Near BMN dynamics of the AdS(3) x S(3) x S(3) x S(1) superstring

TL;DR

The paper constructs and analyzes the Green–Schwarz superstring in AdS$_3\times$S$^3\times$S$^3\times$S$^1$ with RR flux, using a near-BMN expansion to quartic order in fields and quadratic order in fermions. It delivers the GS action, investigates kappa-symmetry gauge fixing, and demonstrates one-loop finiteness of two-point functions, providing a nontrivial consistency check. A Hamiltonian analysis compares string energies to conjectured Bethe equations, finding exact agreement for rank-one SU(2) sectors but a mismatch in the SU(2)×SU(2) sector unless the length parameter decouples between sectors, suggesting two effectively independent spin chains.
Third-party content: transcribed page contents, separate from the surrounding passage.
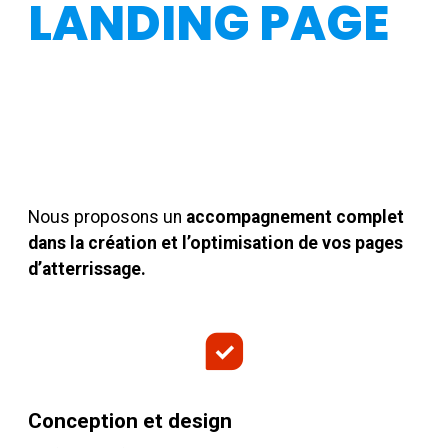
LANDING PAGE
Nous proposons un
accompagnement complet
dans la création et l’optimisation de vos pages
d’atterrissage.
Conception et design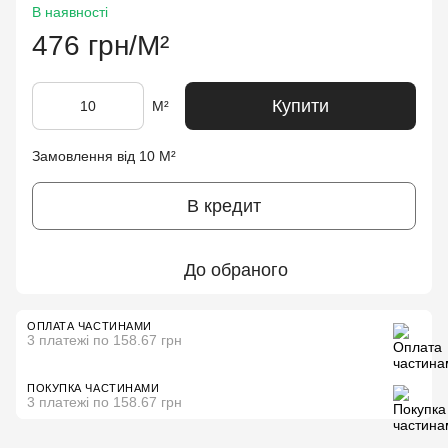
В наявності
476 грн/М²
Купити
М²
Замовлення від 10 М²
В кредит
До обраного
ОПЛАТА ЧАСТИНАМИ
3 платежі по 158.67 грн
ПОКУПКА ЧАСТИНАМИ
3 платежі по 158.67 грн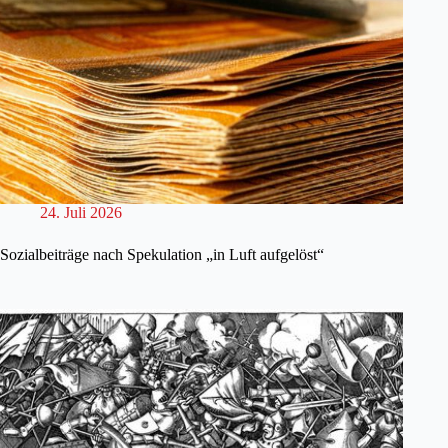
24. Juli 2026
Sozialbeiträge nach Spekulation „in Luft aufgelöst“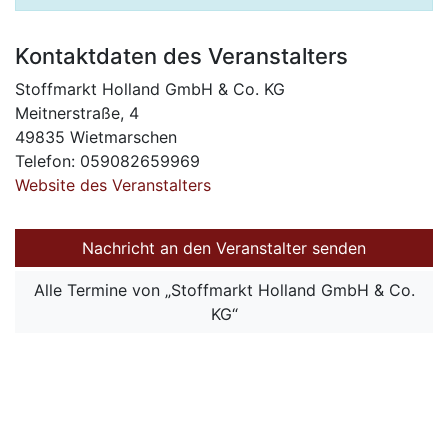
Kontaktdaten des Veranstalters
Stoffmarkt Holland GmbH & Co. KG
Meitnerstraße, 4
49835 Wietmarschen
Telefon: 059082659969
Website des Veranstalters
Nachricht an den Veranstalter senden
Alle Termine von „Stoffmarkt Holland GmbH & Co.
KG“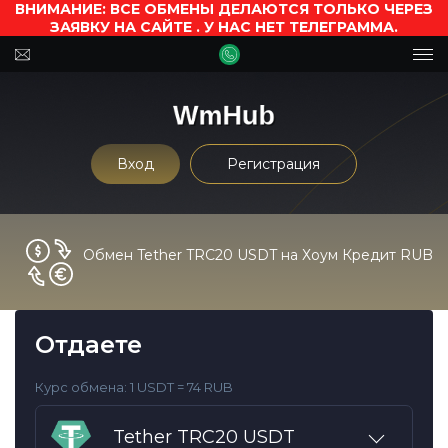
ВНИМАНИЕ: ВСЕ ОБМЕНЫ ДЕЛАЮТСЯ ТОЛЬКО ЧЕРЕЗ
ЗАЯВКУ НА САЙТЕ . У НАС НЕТ ТЕЛЕГРАММА.
Вход
Регистрация
Обмен Tether TRC20 USDT на Хоум Кредит RUB
Отдаете
Курс обмена:
1 USDT = 74 RUB
Tether TRC20 USDT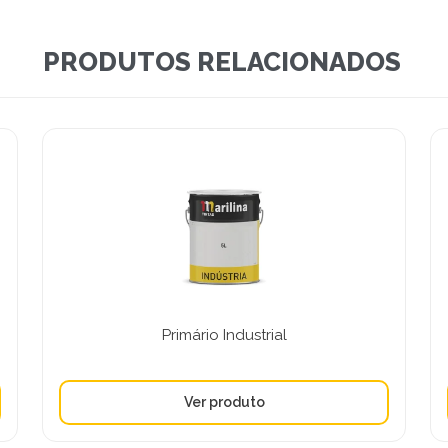
PRODUTOS RELACIONADOS
Primário Industrial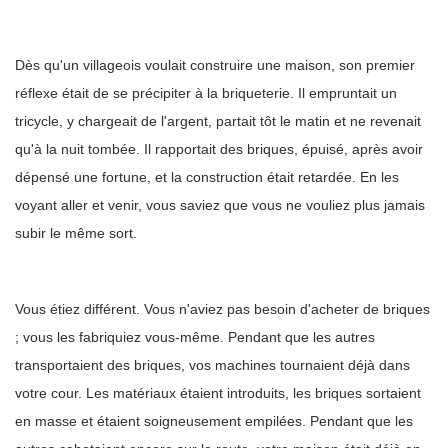
Dès qu'un villageois voulait construire une maison, son premier
réflexe était de se précipiter à la briqueterie. Il empruntait un
tricycle, y chargeait de l'argent, partait tôt le matin et ne revenait
qu'à la nuit tombée. Il rapportait des briques, épuisé, après avoir
dépensé une fortune, et la construction était retardée. En les
voyant aller et venir, vous saviez que vous ne vouliez plus jamais
subir le même sort.
Vous étiez différent. Vous n'aviez pas besoin d'acheter de briques
; vous les fabriquiez vous-même. Pendant que les autres
transportaient des briques, vos machines tournaient déjà dans
votre cour. Les matériaux étaient introduits, les briques sortaient
en masse et étaient soigneusement empilées. Pendant que les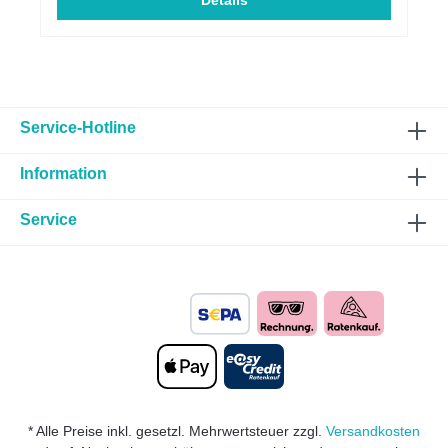
aus Hochleistungskunststoff vergrößert den
Details
Querschnitt von 80 mm auf satte 152 mm. Dadurch
gelangt deutlich mehr Frischluft zum Turbolader –
für schnelleren Ladedruckaufbau, besseren
Durchzug und direkteres Ansprechverhalten. ?
Deine Vorteile auf einen Blick: ✅ Deutlich verstärkter
Ansaugsound – sattes Turbopfeifen & sportliches
Ansaugrauschen ✅ Mehr Luft, mehr Leistung –
Service-Hotline
optimierte Luftführung für maximale Performance ✅
Schnelleres Ansprechverhalten – spürbar agileres
Information
Fahrgefühl ✅ Mit Teilegutachten – legal eintragbar
und kombinierbar mit typgenehmigten (ECE/EG)
Abgasanlagen ✅ Plug & Play-Montage – perfekt
Service
passend für alle VAG 2.0 TDI EA288-Motoren (quer)
Gerade beim TDI-Motor entfaltet die offene
Ansaugung ihr volles Potenzial: Mehr Frischluft,
mehr Turbo-Feeling, mehr Emotion – und das mit
Straßenzulassung! ✅ Kompatible & zugelassene
Fahrzeuge (ab 90 kW Leistung): AUDI A3 (8V) 2.0
TDI A3 (8Y) 2.0 TDI Q2 (GA) 2.0 TDI Q3 (8U / 8U1)
2.0 TDI TT (8S) 2.0 TDI SEAT / CUPRA CUPRA
Formentor (KM) 2.0 TDI CUPRA Leon (KL) / Leon
ST (KL) 2.0 TDI SEAT Ateca (5FP) 2.0 TDI SEAT
Leon (5F) / Leon ST (5F) 2.0 TDI SEAT Tarraco
* Alle Preise inkl. gesetzl. Mehrwertsteuer zzgl.
Versandkosten
(KN) 2.0 TDI SEAT Alhambra (7N) 2.0 TDI (nur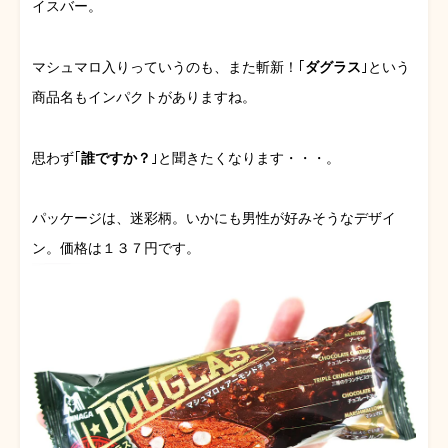
イスバー。
マシュマロ入りっていうのも、また斬新！｢
ダグラス
｣という
商品名もインパクトがありますね。
思わず｢
誰ですか？
｣と聞きたくなります・・・。
パッケージは、迷彩柄。いかにも男性が好みそうなデザイ
ン。価格は１３７円です。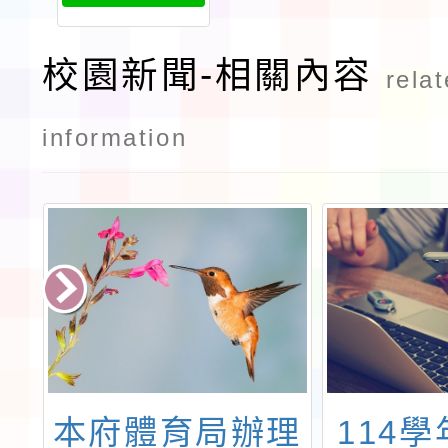
校園新聞-相關內容
rela
information
民
本府體育局辦理
114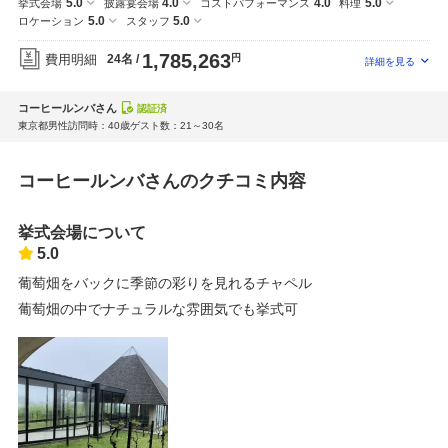
5.0
4.0
4.0
5.0
挙式会場
披露宴会場
コストパフォーマンス
料理
5.0
5.0
ロケーション
スタッフ
1,785,263
費用明細
24名
円
コーヒールンバさん
認証済
東京都
男性
訪問時：40歳
ゲスト数：21～30名
コーヒールンバさんのクチコミ内容
挙式会場について
5.0
葡萄畑をバックに季節の彩りを見れるチャペル
葡萄畑の中でナチュラルな雰囲気でも挙式可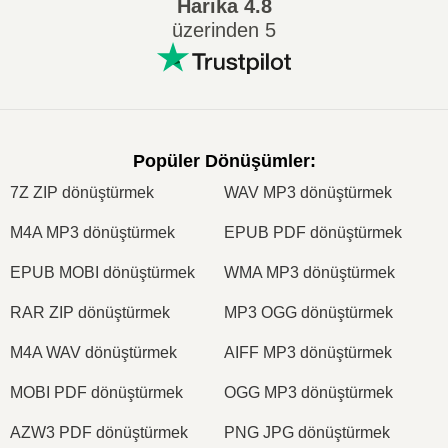
Harika
4.8
üzerinden 5
Popüler Dönüşümler
:
7Z ZIP dönüştürmek
WAV MP3 dönüştürmek
M4A MP3 dönüştürmek
EPUB PDF dönüştürmek
EPUB MOBI dönüştürmek
WMA MP3 dönüştürmek
RAR ZIP dönüştürmek
MP3 OGG dönüştürmek
M4A WAV dönüştürmek
AIFF MP3 dönüştürmek
MOBI PDF dönüştürmek
OGG MP3 dönüştürmek
AZW3 PDF dönüştürmek
PNG JPG dönüştürmek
The tree-level bosonic S-matrix is computed and shown to be reflectionless, highlighting the special role of massless worldsheet modes and signaling subtleties for incorporating them into an exact Bethe ansatz.

Abstract

We investigate the type IIA AdS(3) x S(3) x M(4) superstring with M(4)=S(3) x S(1) or M(4)=T(4). String theory in this background is interesting because of AdS3/CFT2 and its newly discovered integrable structures. We derive the kappa symmetry gauge-fixed Green-Schwarz string action to quadratic order in fermions and quartic order in fields utilizing a near BMN expansion. As a first consistency check of our results we show that the two point functions are one-loop finite in dimensional regularization. We then perform a Hamiltonian analysis where we compare the energy of string states with the predictions of a set of conjectured Bethe equations. While we find perfect agreement for single rank one sectors, we find that the product SU(2) x SU(2) sector does not match unless the Bethe equations decouple completely. We then calculate 2 to 2 bosonic tree-level scattering processes on the string worldsheet and show that the two-dimensional S-matrix is reflectionless. This might be important due to the presence of massless worldsheet excitations which are generally not described by the Bethe equations.